■ **Records supplied**:

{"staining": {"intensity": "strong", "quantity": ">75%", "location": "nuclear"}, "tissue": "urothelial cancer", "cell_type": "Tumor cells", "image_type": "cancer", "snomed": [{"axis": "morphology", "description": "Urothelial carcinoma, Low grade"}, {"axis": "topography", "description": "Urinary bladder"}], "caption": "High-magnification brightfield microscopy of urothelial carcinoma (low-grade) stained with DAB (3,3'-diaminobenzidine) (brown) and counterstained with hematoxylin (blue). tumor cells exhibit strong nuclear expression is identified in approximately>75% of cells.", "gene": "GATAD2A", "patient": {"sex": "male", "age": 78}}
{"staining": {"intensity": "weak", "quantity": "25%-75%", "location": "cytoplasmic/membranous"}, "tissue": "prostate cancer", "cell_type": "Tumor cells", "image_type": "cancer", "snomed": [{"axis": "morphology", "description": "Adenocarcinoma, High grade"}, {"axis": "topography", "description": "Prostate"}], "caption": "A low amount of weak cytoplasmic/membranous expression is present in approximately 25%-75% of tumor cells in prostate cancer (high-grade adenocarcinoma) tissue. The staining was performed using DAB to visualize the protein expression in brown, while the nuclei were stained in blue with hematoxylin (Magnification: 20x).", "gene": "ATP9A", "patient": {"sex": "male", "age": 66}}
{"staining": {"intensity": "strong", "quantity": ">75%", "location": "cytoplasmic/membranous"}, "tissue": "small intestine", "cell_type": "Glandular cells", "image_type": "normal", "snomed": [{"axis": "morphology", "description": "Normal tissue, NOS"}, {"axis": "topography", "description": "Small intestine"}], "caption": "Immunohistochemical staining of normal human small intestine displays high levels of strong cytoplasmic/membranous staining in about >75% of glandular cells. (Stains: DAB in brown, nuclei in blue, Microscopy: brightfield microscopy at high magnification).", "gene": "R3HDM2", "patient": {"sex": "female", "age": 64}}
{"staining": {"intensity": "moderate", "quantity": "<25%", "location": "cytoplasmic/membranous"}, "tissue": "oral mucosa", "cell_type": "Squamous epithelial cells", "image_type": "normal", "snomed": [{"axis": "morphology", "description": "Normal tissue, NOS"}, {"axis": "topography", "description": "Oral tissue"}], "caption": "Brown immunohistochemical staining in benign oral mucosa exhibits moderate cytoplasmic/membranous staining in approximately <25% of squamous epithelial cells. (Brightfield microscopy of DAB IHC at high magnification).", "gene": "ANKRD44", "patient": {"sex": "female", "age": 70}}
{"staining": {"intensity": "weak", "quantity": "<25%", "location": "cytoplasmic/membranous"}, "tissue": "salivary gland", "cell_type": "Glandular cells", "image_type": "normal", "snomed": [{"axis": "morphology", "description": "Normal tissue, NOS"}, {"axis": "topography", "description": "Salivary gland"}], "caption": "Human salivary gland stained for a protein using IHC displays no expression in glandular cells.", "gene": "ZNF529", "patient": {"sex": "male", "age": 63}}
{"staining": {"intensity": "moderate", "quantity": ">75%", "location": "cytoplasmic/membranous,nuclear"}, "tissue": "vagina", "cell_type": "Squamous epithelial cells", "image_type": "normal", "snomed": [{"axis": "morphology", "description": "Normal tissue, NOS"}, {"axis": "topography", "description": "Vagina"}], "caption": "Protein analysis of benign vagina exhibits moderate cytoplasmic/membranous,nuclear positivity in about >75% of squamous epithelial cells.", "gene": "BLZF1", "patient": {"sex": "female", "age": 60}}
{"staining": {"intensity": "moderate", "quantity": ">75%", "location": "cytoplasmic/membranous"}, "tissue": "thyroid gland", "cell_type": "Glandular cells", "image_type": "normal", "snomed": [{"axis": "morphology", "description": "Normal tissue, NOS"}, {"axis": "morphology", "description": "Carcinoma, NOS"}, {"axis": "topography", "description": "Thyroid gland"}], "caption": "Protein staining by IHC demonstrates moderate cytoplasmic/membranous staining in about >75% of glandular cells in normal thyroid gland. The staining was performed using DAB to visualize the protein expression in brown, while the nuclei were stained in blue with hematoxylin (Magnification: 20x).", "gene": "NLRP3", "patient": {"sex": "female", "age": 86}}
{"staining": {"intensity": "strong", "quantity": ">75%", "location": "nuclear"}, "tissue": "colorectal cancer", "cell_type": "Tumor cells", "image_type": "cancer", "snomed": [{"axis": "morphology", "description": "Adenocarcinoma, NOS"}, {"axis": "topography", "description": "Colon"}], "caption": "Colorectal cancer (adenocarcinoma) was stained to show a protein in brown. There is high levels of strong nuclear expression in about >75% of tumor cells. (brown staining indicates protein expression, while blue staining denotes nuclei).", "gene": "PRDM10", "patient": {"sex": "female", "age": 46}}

■ **Requirement**: The answer should be an exact copy of the lines from the first line of the data through the line with "low amount of" and should contain nothing else.

■ **Finished task**:
{"staining": {"intensity": "strong", "quantity": ">75%", "location": "nuclear"}, "tissue": "urothelial cancer", "cell_type": "Tumor cells", "image_type": "cancer", "snomed": [{"axis": "morphology", "description": "Urothelial carcinoma, Low grade"}, {"axis": "topography", "description": "Urinary bladder"}], "caption": "High-magnification brightfield microscopy of urothelial carcinoma (low-grade) stained with DAB (3,3'-diaminobenzidine) (brown) and counterstained with hematoxylin (blue). tumor cells exhibit strong nuclear expression is identified in approximately>75% of cells.", "gene": "GATAD2A", "patient": {"sex": "male", "age": 78}}
{"staining": {"intensity": "weak", "quantity": "25%-75%", "location": "cytoplasmic/membranous"}, "tissue": "prostate cancer", "cell_type": "Tumor cells", "image_type": "cancer", "snomed": [{"axis": "morphology", "description": "Adenocarcinoma, High grade"}, {"axis": "topography", "description": "Prostate"}], "caption": "A low amount of weak cytoplasmic/membranous expression is present in approximately 25%-75% of tumor cells in prostate cancer (high-grade adenocarcinoma) tissue. The staining was performed using DAB to visualize the protein expression in brown, while the nuclei were stained in blue with hematoxylin (Magnification: 20x).", "gene": "ATP9A", "patient": {"sex": "male", "age": 66}}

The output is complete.